TransAlta President and CEO Dawn Farrell made the remark during the company’s quarterly earnings call. She also discussed the recently-announced Solomon generation acquisition in Australia and a delay in commissioning a new wind project in Canada.
The revised CO2 rules will benefit a dozen coal-fired facilities located at the K3, G3, Sheerness, Keephills and Sundance locations, according to a slide included in the TransAlta earnings presentation.
“Cumulatively, the revised regulations add 43 years and approximately 89 TWh of anticipated additional production to TransAlta,” TransAlta said in its earnings presentation.
TransAlta has completed the majority of its 2012 major maintenance program for its coal fleet. Major maintenance outages at Keephills 1 and 2, Centralia (in Washington state), Sheerness and Sundance 3 have been completed. The remaining coal major maintenance outage is on track, the company said.
On the renewable front, Farrell said the 68-MW New Richmond wind project in Quebec is now targeted for completion in March 2013. The company had hoped to get it finished in December 2012, but progress was slowed by the availability of cranes.
TransAlta said in 2011 that New Richmond is contracted under a 20-year power purchase agreement (PPA) with Hydro-Québec Distribution.

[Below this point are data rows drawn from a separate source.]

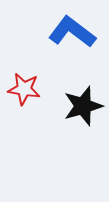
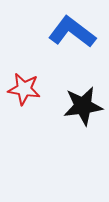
black star: rotated 9 degrees clockwise
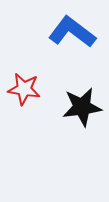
black star: moved 1 px left, 1 px down
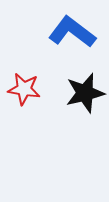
black star: moved 3 px right, 14 px up; rotated 6 degrees counterclockwise
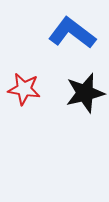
blue L-shape: moved 1 px down
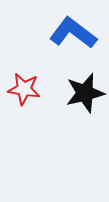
blue L-shape: moved 1 px right
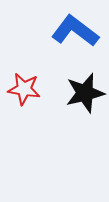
blue L-shape: moved 2 px right, 2 px up
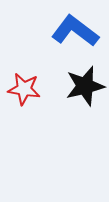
black star: moved 7 px up
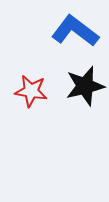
red star: moved 7 px right, 2 px down
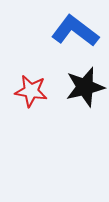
black star: moved 1 px down
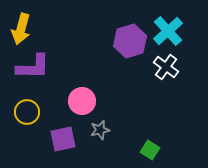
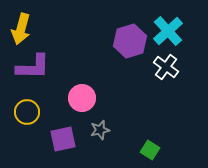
pink circle: moved 3 px up
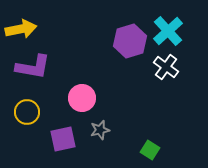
yellow arrow: rotated 116 degrees counterclockwise
purple L-shape: rotated 9 degrees clockwise
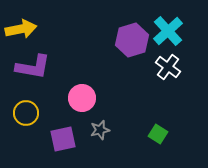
purple hexagon: moved 2 px right, 1 px up
white cross: moved 2 px right
yellow circle: moved 1 px left, 1 px down
green square: moved 8 px right, 16 px up
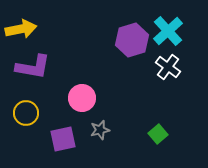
green square: rotated 18 degrees clockwise
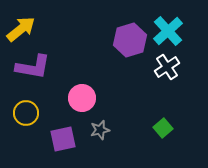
yellow arrow: rotated 28 degrees counterclockwise
purple hexagon: moved 2 px left
white cross: moved 1 px left; rotated 20 degrees clockwise
green square: moved 5 px right, 6 px up
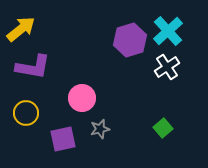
gray star: moved 1 px up
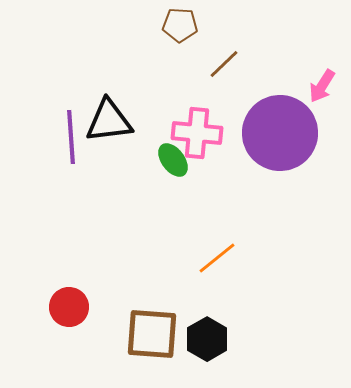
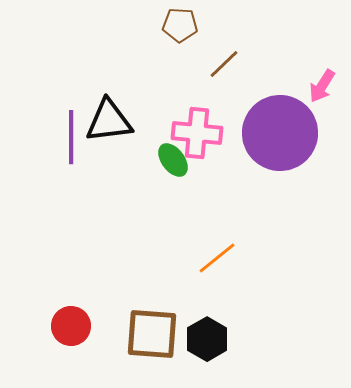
purple line: rotated 4 degrees clockwise
red circle: moved 2 px right, 19 px down
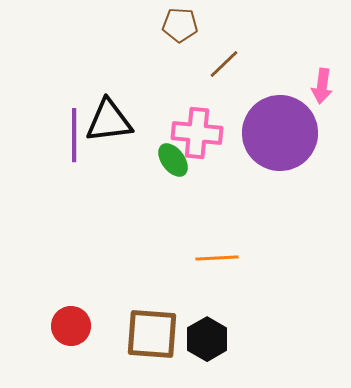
pink arrow: rotated 24 degrees counterclockwise
purple line: moved 3 px right, 2 px up
orange line: rotated 36 degrees clockwise
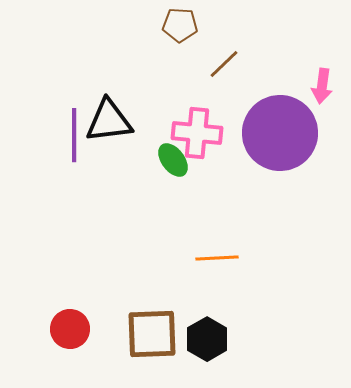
red circle: moved 1 px left, 3 px down
brown square: rotated 6 degrees counterclockwise
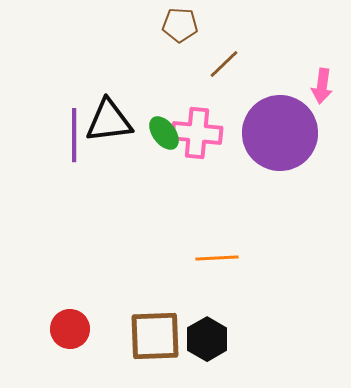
green ellipse: moved 9 px left, 27 px up
brown square: moved 3 px right, 2 px down
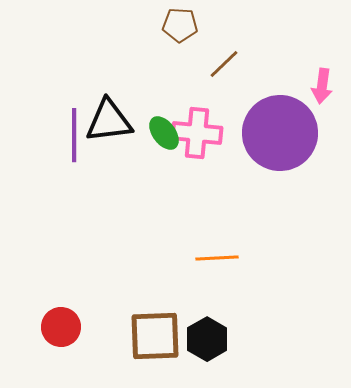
red circle: moved 9 px left, 2 px up
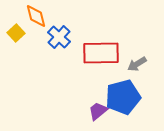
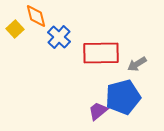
yellow square: moved 1 px left, 4 px up
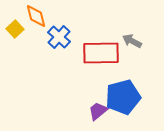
gray arrow: moved 5 px left, 23 px up; rotated 60 degrees clockwise
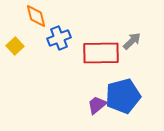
yellow square: moved 17 px down
blue cross: moved 1 px down; rotated 25 degrees clockwise
gray arrow: rotated 108 degrees clockwise
blue pentagon: moved 1 px up
purple trapezoid: moved 1 px left, 6 px up
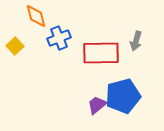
gray arrow: moved 4 px right; rotated 150 degrees clockwise
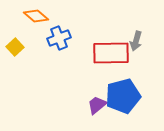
orange diamond: rotated 35 degrees counterclockwise
yellow square: moved 1 px down
red rectangle: moved 10 px right
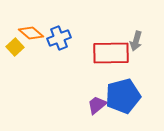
orange diamond: moved 5 px left, 17 px down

During the call, Farrell also extensively discussed the same-day announcement TransAlta and Iowa-based MidAmerican Energy Holdings that they will develop new gas-fired power plants in Canada.

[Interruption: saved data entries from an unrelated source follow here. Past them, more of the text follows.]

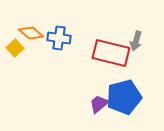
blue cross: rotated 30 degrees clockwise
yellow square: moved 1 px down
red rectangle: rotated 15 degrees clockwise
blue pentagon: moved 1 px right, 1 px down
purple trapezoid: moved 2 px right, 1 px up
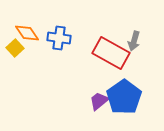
orange diamond: moved 4 px left; rotated 15 degrees clockwise
gray arrow: moved 2 px left
red rectangle: rotated 15 degrees clockwise
blue pentagon: rotated 20 degrees counterclockwise
purple trapezoid: moved 3 px up
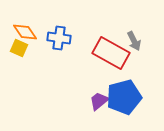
orange diamond: moved 2 px left, 1 px up
gray arrow: rotated 42 degrees counterclockwise
yellow square: moved 4 px right; rotated 24 degrees counterclockwise
blue pentagon: rotated 20 degrees clockwise
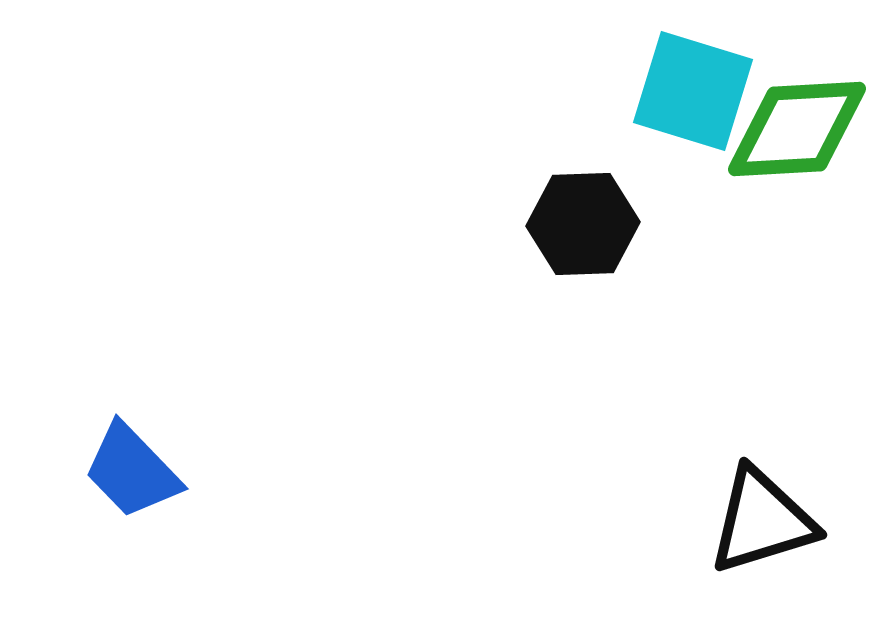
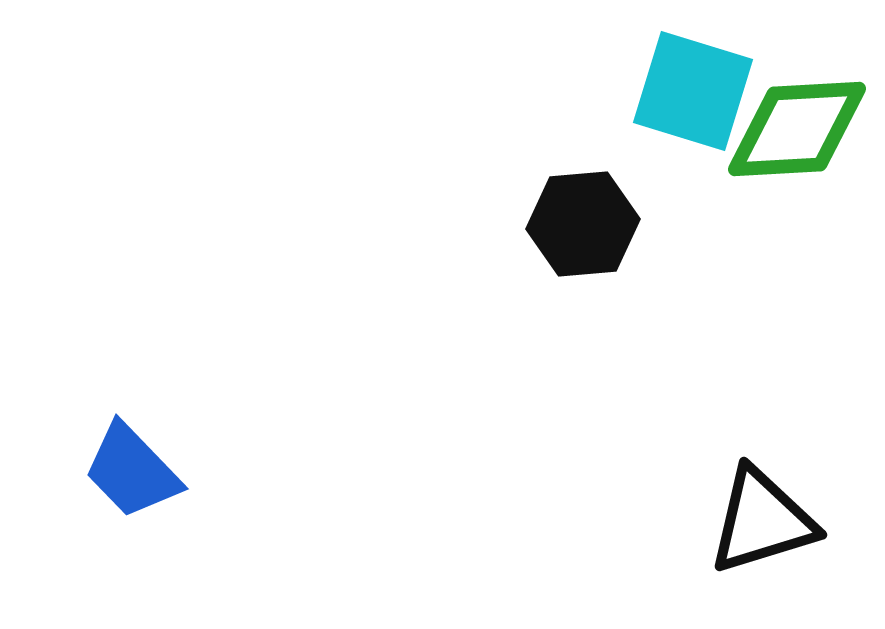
black hexagon: rotated 3 degrees counterclockwise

Earlier this fall, TransAlta had announced the purchase of the 125-MW Solomon power project to supply electricity to Fortescue Mining Group (FMG) in Australia. The deal includes a long-term power contract.

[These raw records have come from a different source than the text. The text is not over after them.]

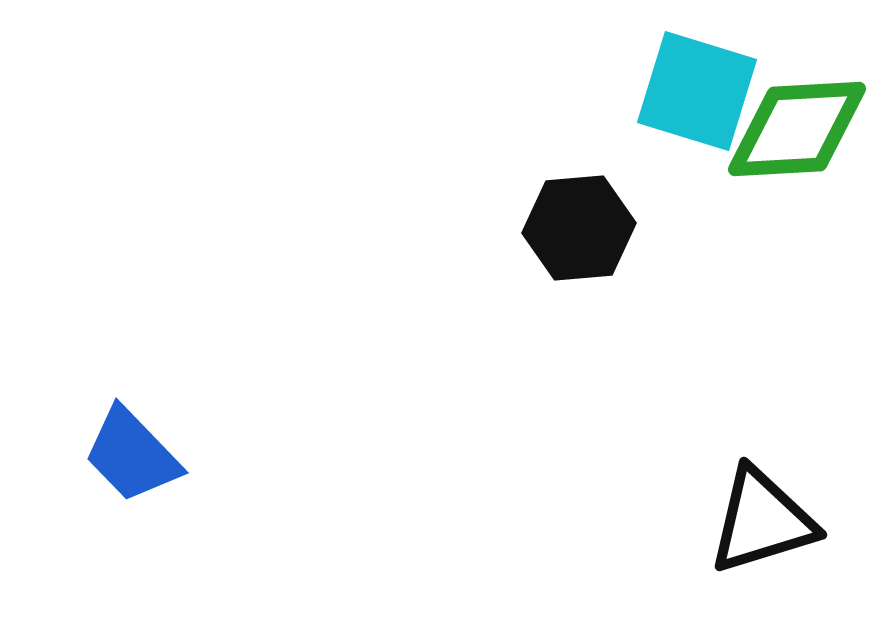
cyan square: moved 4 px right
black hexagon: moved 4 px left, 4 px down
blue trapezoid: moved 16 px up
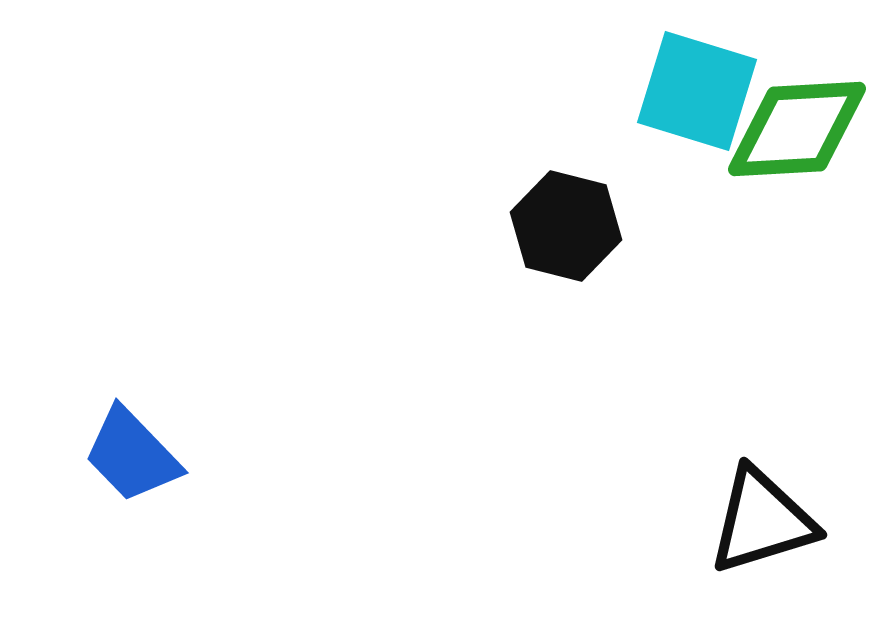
black hexagon: moved 13 px left, 2 px up; rotated 19 degrees clockwise
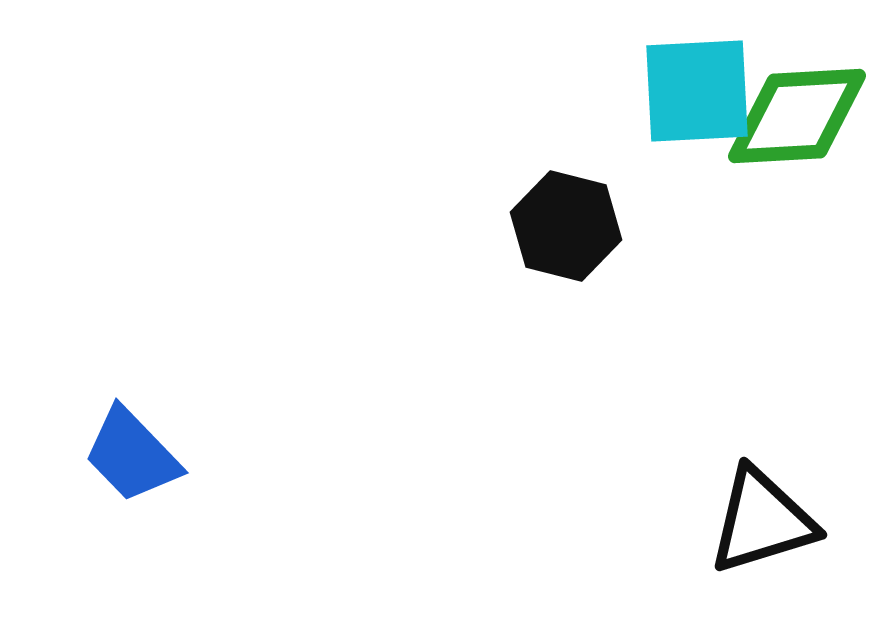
cyan square: rotated 20 degrees counterclockwise
green diamond: moved 13 px up
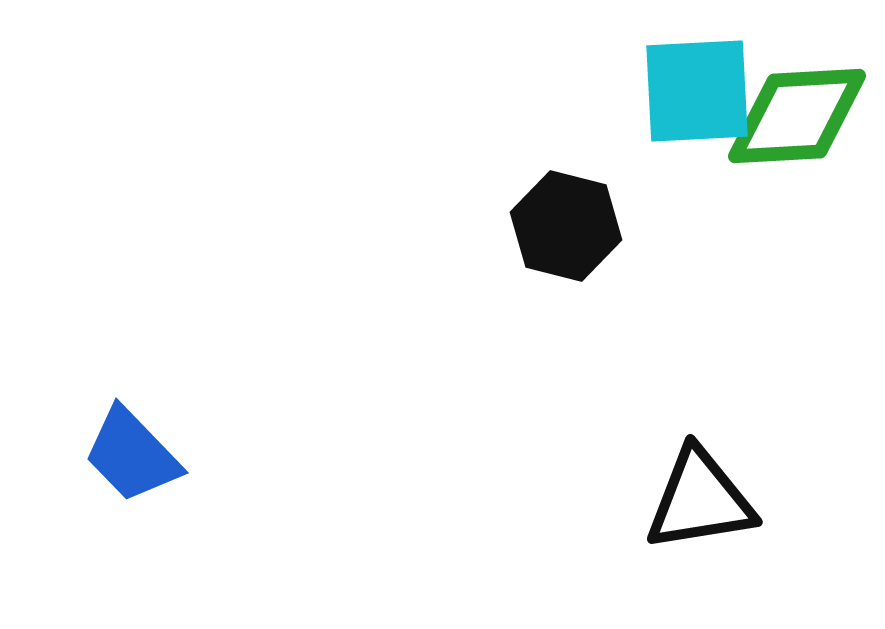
black triangle: moved 62 px left, 21 px up; rotated 8 degrees clockwise
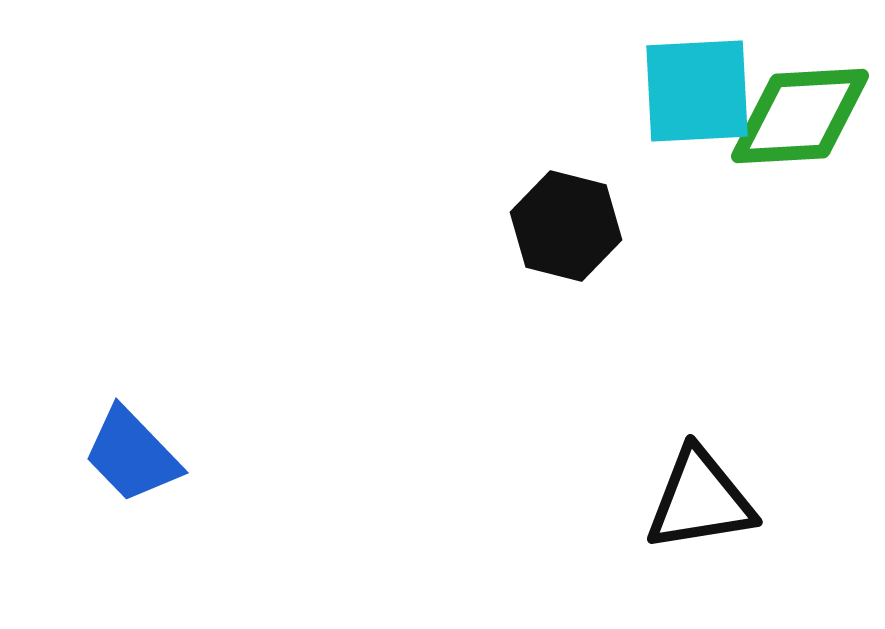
green diamond: moved 3 px right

During the quarter, TransAlta experienced above-average hydroelectric levels and strong availability (of almost 91%) across its generating fleet. These benefits were offset, however, by lower energy trading results, the company said.
In addition to expanding its generation, energy marketing and renewable footprint in Canada, TransAlta also seeks to be a leading “behind the fence” generator in Western Australia and a growing player in the U.S. Pacific Northwest.
TransAlta reported third quarter 2012 comparable earnings of C$41m (C$0.18 per share) versus comparable earnings of C$61m (C$0.27 per share) for the same period in 2011.